Сначала его куратор хмыкал и мялся, сомневаясь в целесообразности проекта, но потом Фабиан намекнул ему, что тот просто не может по достоинству оценить значение джангла в современной поп-культуре, и проект тут же был одобрен. Все преподаватели в арт-колледже предпочли скорее бы умереть, чем признать, что у них имеются сложности с пониманием проблем молодежи.

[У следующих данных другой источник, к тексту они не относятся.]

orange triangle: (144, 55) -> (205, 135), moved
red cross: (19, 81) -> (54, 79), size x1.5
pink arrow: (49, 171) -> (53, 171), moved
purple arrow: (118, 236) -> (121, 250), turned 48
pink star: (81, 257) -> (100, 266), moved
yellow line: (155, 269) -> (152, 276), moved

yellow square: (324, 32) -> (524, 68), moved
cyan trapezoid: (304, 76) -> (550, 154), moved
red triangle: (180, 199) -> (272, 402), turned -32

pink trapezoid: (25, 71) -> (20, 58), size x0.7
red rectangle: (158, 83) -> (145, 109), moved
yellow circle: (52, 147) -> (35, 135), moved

Но сейчас Фабиан не мог сосредоточиться на «Литургии джангла», несмотря на то что так гордился своей работой. Он не мог сконцентрироваться ни на чем, кроме пропавших друзей. Сначала исчез Сол, в ореоле немыслимой жестокости и таинственности, потом Кей, чье исчезновение было далеко не драматичным, но не менее загадочным. Фабиан все еще не мог заставить себя по-настоящему тревожиться о пропавшем Кее, хотя с тех пор, как он видел его, прошла уже по крайней мере пара недель, а может, и больше. Он волновался, но Кей был таким рассеянным, таким легкомысленным и податливым — невозможно всерьез подумать, что он может попасть в беду. И все же его исчезновение озадачивало и тревожило. Похоже, никто не знал, куда он подевался, даже соседи, которые уже стали беспокоиться, внесет ли Кей свою долю квартплаты.

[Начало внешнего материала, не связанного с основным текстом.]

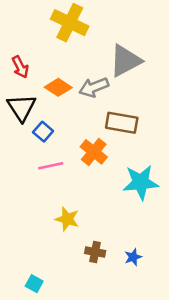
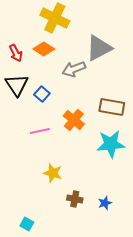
orange diamond: (58, 87) -> (44, 49), moved
brown rectangle: (122, 123) -> (112, 107), moved
blue square: (43, 132) -> (42, 94), moved

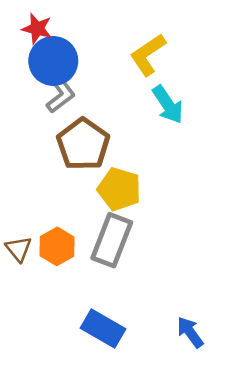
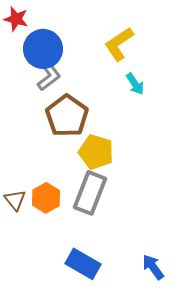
red star: (37, 29) -> (16, 19), moved
cyan arrow: (168, 105) -> (135, 84), size x0.7

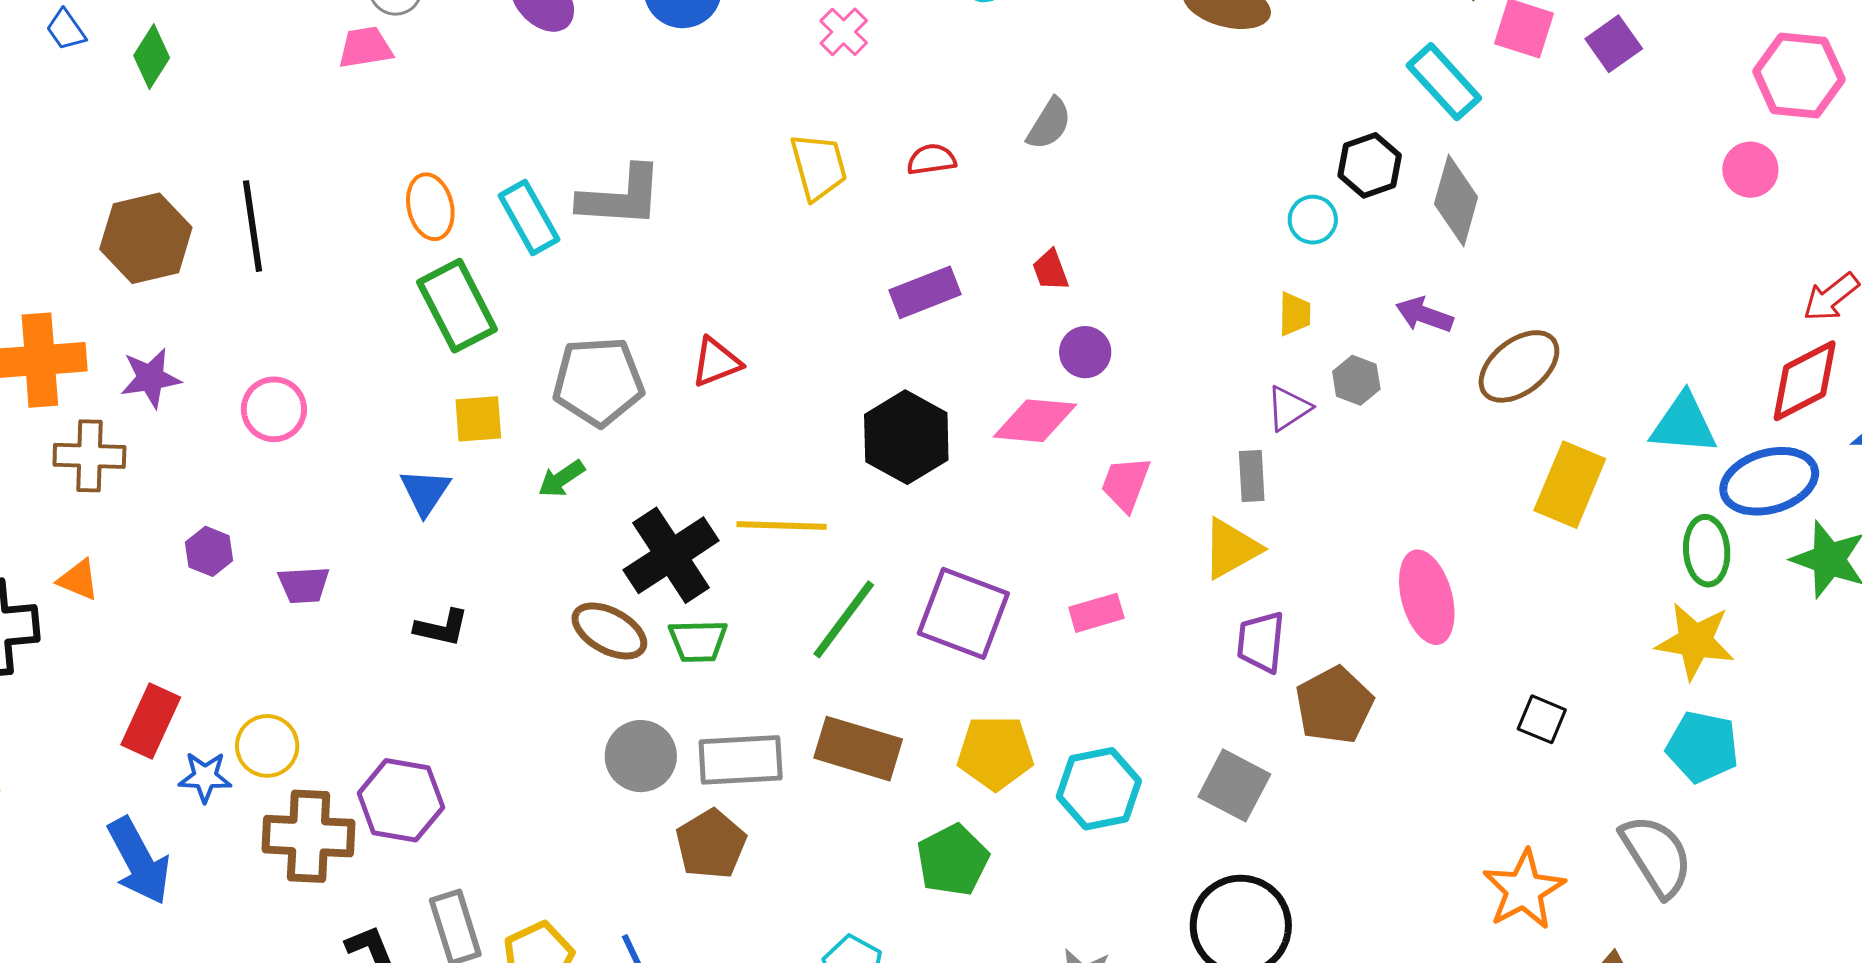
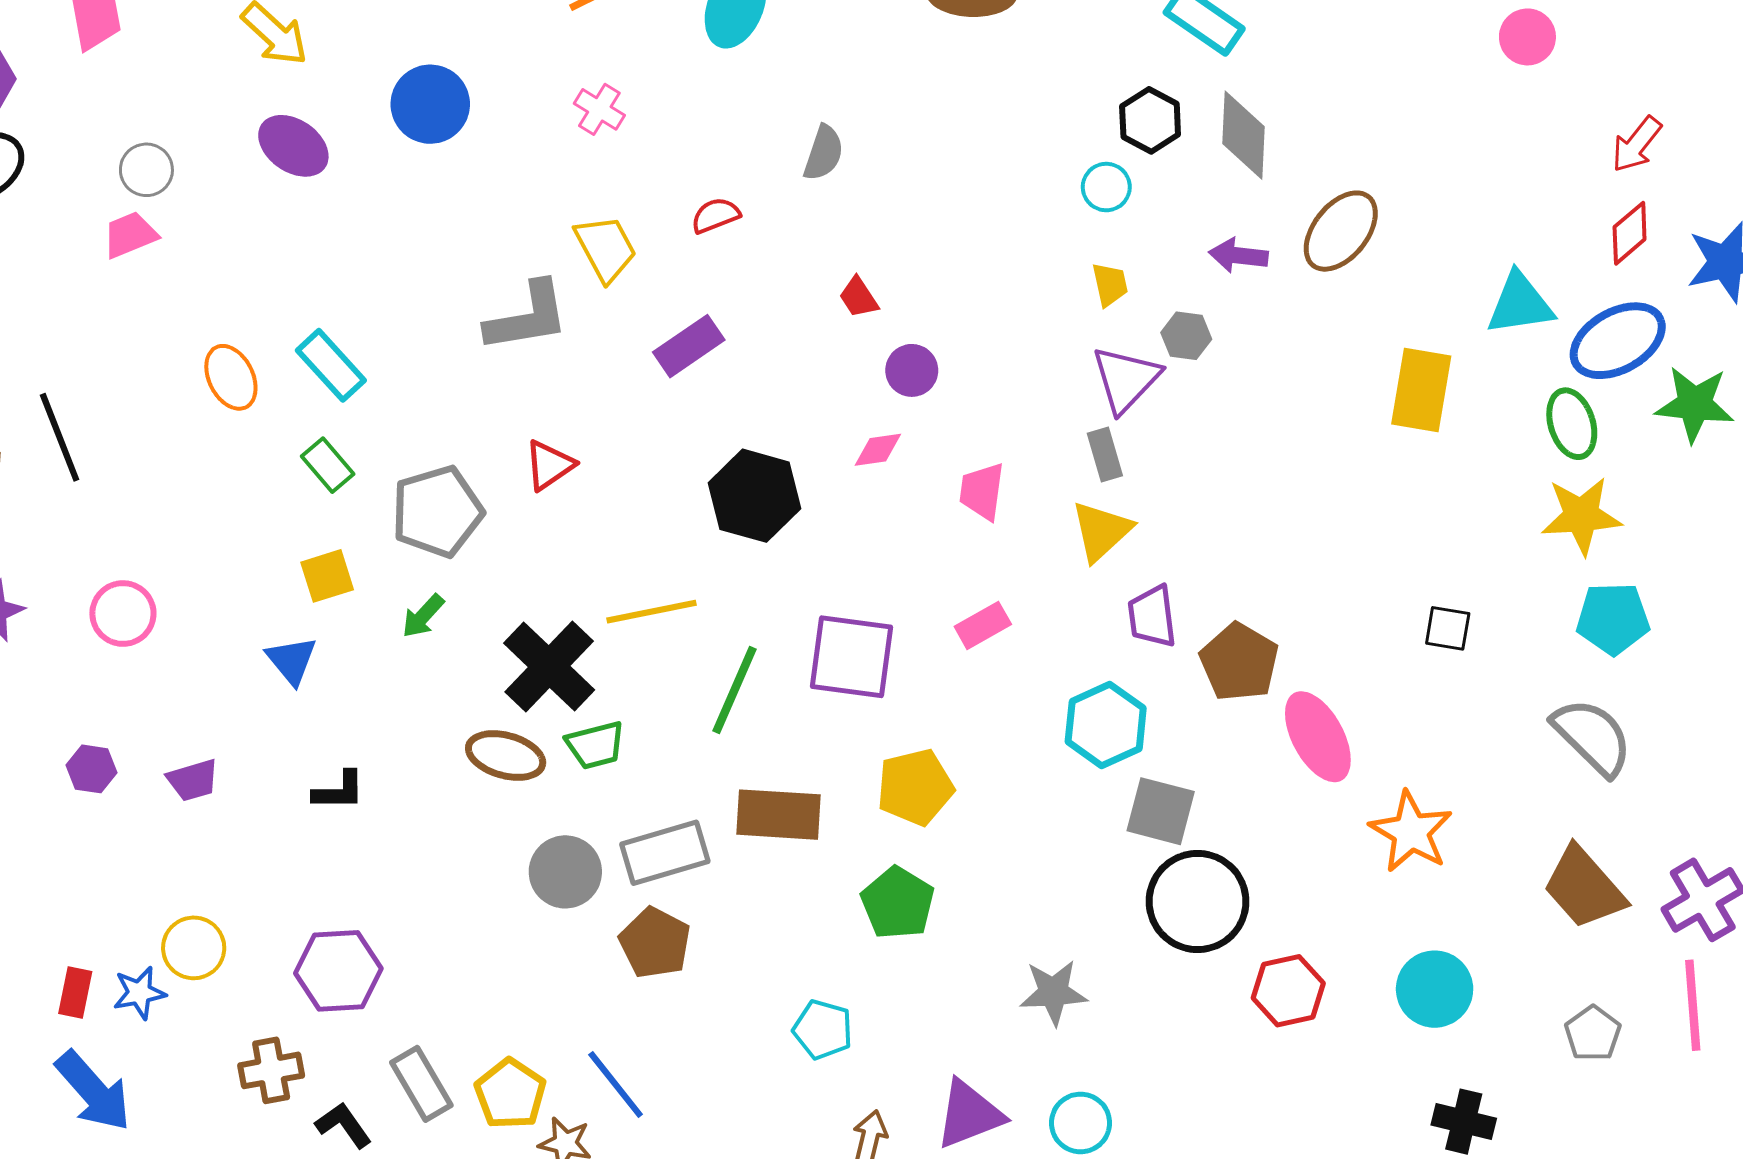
gray L-shape: (621, 197) -> (527, 317), moved
purple rectangle: (925, 292) -> (689, 346), moved
green rectangle: (457, 306) -> (328, 465), moved, size x0.6
brown ellipse: (1519, 366) -> (1341, 231), moved
red diamond: (1805, 381) -> (1630, 233), size x0.7
purple triangle: (1289, 408) -> (1126, 379), size x1.5
pink diamond: (1035, 421) -> (878, 450), size x0.6
pink ellipse: (1427, 597) -> (1318, 737), moved
red rectangle: (151, 721) -> (75, 993), moved, size x0.7
gray square: (1234, 785) -> (1161, 811), moved
cyan hexagon: (1099, 789) -> (1106, 725), moved
brown cross: (309, 836) -> (271, 1070), moved, size x0.7
orange star: (1524, 890) -> (1411, 832), moved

Теперь Фабиан стал бояться, что потеряет Наташу. При этой мысли он помрачнел и нахмурился, ворочаясь на кровати. Он сердился на Наташу. Она всегда была одержима своей музыкой, но когда увлекалась, забывала про все на свете. Ее взволновала музыка, которую они делали с флейтистом, а тот был слишком уж странным типом, чтобы нравиться Фабиану. Наташа нарабатывала треки для «Джангл-террора», который скоро должен состояться в Элефант-энд-Касл. Она уже несколько дней не звонила Фабиану.
Это все из-за Сола, думал он. Сол не был вожаком в их компании, но с момента его поразительного бегства из камеры что-то ушло, дружеские отношения разладились. Фабиан чувствовал себя одиноким.
Он очень скучал по Солу и сердился на него. Он сердился на всех своих друзей. Сердился на Наташу за то, что та не хотела понять, как нужна ему, за то, что не могла отложить свой гребаный секвенсор и поговорить с ним о Соле. Фабиан был абсолютно уверен, что она скучает по Солу, просто потрясающе умеет держать себя в руках и ни с кем не желает говорить об этом. Иногда она вдруг бросала двусмысленный намек и тут же закрывала тему. Правда, она терпеливо выслушивала Фабиана. Но с ней невозможно было говорить по душам, обмениваясь самым сокровенным. Его откровения всегда были односторонними. Она или не знала, или не хотела знать, как это его обескураживало.